We have changed how we identify trusted networks and computers.

We now email you a security alert about an unfamiliar login if only you use both a different computer or browser for the first time and a different IP address.

“Remember Me” on login should be more reliable now.

Background

Previously, Cameo used to send you a security alert when you logged in via an IP address where no one had used Cameo before. We did this so that if someone unauthorised manages to log in as you from somewhere else, you get to know about it.

However, this method generated too many false positives. That meant important messages started being ignored routinely.

  • Increased use of Cameo via phones and tethered laptops on the move
  • BT seems to change IP addresses fairly often
  • Windows changes IP address in a IPv6 (modern) network very frequently

“Remember Me” also only works if your IP address remains the same, so on a Windows PC in an IPv6 network, it was not very useful.

What happens now

Now, we alert you when you use a different browser (after your first ever login, and if the IP address is also not one we have seen before).

That means if you carry a laptop around, you won’t be alerted when you join a new network any more, whether mobile or fixed. However, if you use a different computer (say home and office), you will receive an alert for the second computer the first time you log in there.

We also now trust just the first half of an IPv6 address, which does tend to remain fixed, rather than the whole address, which can randomly change, so in effect we trust the whole IPv6 network in the same way we do for most older-style IPv4 networks.

Caveats

what counts as a “new” browser?

If you change browser on the same computer, we send an alert. For example, you switch from Chrome to Firefox.
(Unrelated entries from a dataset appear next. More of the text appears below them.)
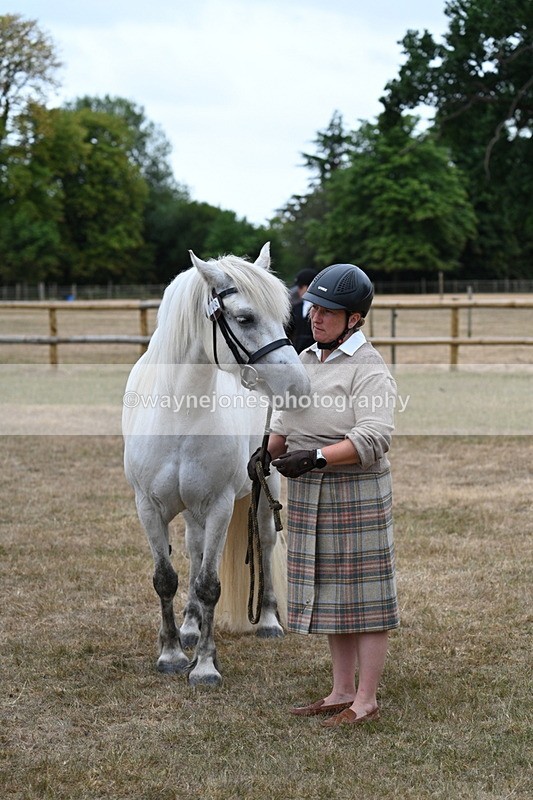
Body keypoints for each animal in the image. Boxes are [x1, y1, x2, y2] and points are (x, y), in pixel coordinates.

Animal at [122, 243, 310, 686]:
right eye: (245, 318)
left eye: (284, 318)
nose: (299, 387)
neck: (178, 412)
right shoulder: (148, 507)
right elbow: (166, 579)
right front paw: (172, 653)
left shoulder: (221, 505)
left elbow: (210, 584)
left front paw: (205, 665)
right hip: (192, 510)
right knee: (193, 548)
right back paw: (190, 626)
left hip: (265, 487)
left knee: (265, 540)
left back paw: (268, 621)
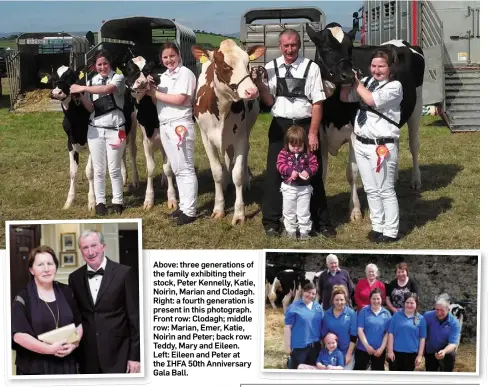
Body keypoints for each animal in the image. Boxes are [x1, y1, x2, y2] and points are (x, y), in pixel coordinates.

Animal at [49, 65, 139, 211]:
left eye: (71, 77)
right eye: (53, 79)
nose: (57, 92)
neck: (76, 120)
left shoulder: (92, 144)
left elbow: (90, 172)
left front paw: (92, 201)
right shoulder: (70, 143)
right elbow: (72, 172)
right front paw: (69, 201)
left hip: (134, 123)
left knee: (132, 151)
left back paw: (135, 181)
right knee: (122, 152)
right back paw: (124, 178)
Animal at [123, 56, 176, 211]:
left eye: (148, 70)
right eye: (130, 69)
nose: (141, 82)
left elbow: (168, 167)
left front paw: (171, 198)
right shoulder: (146, 141)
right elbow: (150, 169)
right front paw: (149, 199)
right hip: (130, 125)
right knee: (131, 151)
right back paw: (132, 179)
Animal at [192, 39, 266, 226]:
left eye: (247, 64)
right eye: (225, 65)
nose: (252, 91)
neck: (223, 107)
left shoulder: (240, 138)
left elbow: (237, 173)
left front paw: (239, 214)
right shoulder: (206, 138)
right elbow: (216, 172)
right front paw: (218, 208)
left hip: (246, 130)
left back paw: (246, 181)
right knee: (226, 156)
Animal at [304, 24, 424, 223]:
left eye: (350, 49)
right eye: (327, 48)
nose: (348, 76)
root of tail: (401, 42)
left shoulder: (355, 133)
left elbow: (352, 172)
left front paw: (355, 210)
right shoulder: (319, 133)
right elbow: (321, 172)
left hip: (417, 108)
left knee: (414, 145)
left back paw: (416, 180)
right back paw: (394, 178)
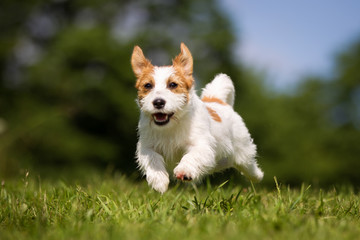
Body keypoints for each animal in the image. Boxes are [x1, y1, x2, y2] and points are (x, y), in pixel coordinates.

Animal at [131, 43, 262, 193]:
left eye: (173, 84)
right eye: (148, 85)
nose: (158, 102)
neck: (171, 126)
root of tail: (216, 100)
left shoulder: (202, 145)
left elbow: (191, 155)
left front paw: (184, 170)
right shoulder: (146, 146)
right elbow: (152, 158)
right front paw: (159, 180)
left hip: (243, 151)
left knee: (249, 165)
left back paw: (258, 175)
However, most browsers also have a mechanism where you can change identity. Each identity operates completely independently, similar to a different login on the same computer. Both of those count as different browsers, so produce alerts if you are also on a different network. However, each identity remembers logins from session to session so you would not receive further alerts.

However, Guest or incognito browser sessions behave as if they had an entirely new identity each time they start.

when does an IP address differ?

The IP address that Cameo sees for you is usually shared by a whole network, depending on the provider. This is particularly the case for older-style IPv4 addresses.

Therefore, if you use a different computer in the same office or home network you will rarely get an alert. This depends on whether the IP address Cameo sees for you is also unfamiliar.

Some providers (e.g. BT) change the network IP address from time-to-time, which could trigger an alert if you also happen to change computer or browser at the same time. Others (like Virgin Media) only rarely change so all computers share a more-or-less static IP address. So you won’t get an alert if you use a new computer in the same Virgin Media network.

For IPv6 providers (BT, Zen, Toob, …), the first half of a computer’s IPv6 address changes rarely. We now only count as a change that first half. This also means that when anyone on a IPv6 network has logged in, the whole network is trusted, like older IPv4 networks.

Mobile providers vary in their approach to allocating IP addresses. On the whole, each device should appear like the only computer in a local network and will likely change each time you connect (including if you become disconnected in a railway tunnel, for example).

browser/login combinations expire

To avoid accumulating ever-increasing records of browsers and logins indefinitely, we remove unused ones. We forget about a browser login after ninety days. If you don’t login using a particular browser for that time, we treat it as unfamiliar and send an alert.

“remember me”

If you have remember me turned on, that counts as a login when your session has timed out. So even if you rely entirely on remember me over a long period, you won’t get a security alert after ninety days.

However, remember me itself only works on IP addresses belonging to a network we have seen before, so you must log in explicitly when you connect on a new network. That is so that if your device is stolen, the thief does not get access to a remembered session. Of course, if your email remains logged in they can just do a password reset. If your password manager is still accessible, then they can just use that. So this is not a panacea, but it helps.

Note that many email systems and password managers also have switches to log out all sessions everywhere. Cameo also has a box to do this when you reset your password. That also now forgets the other browsers you have logged in from.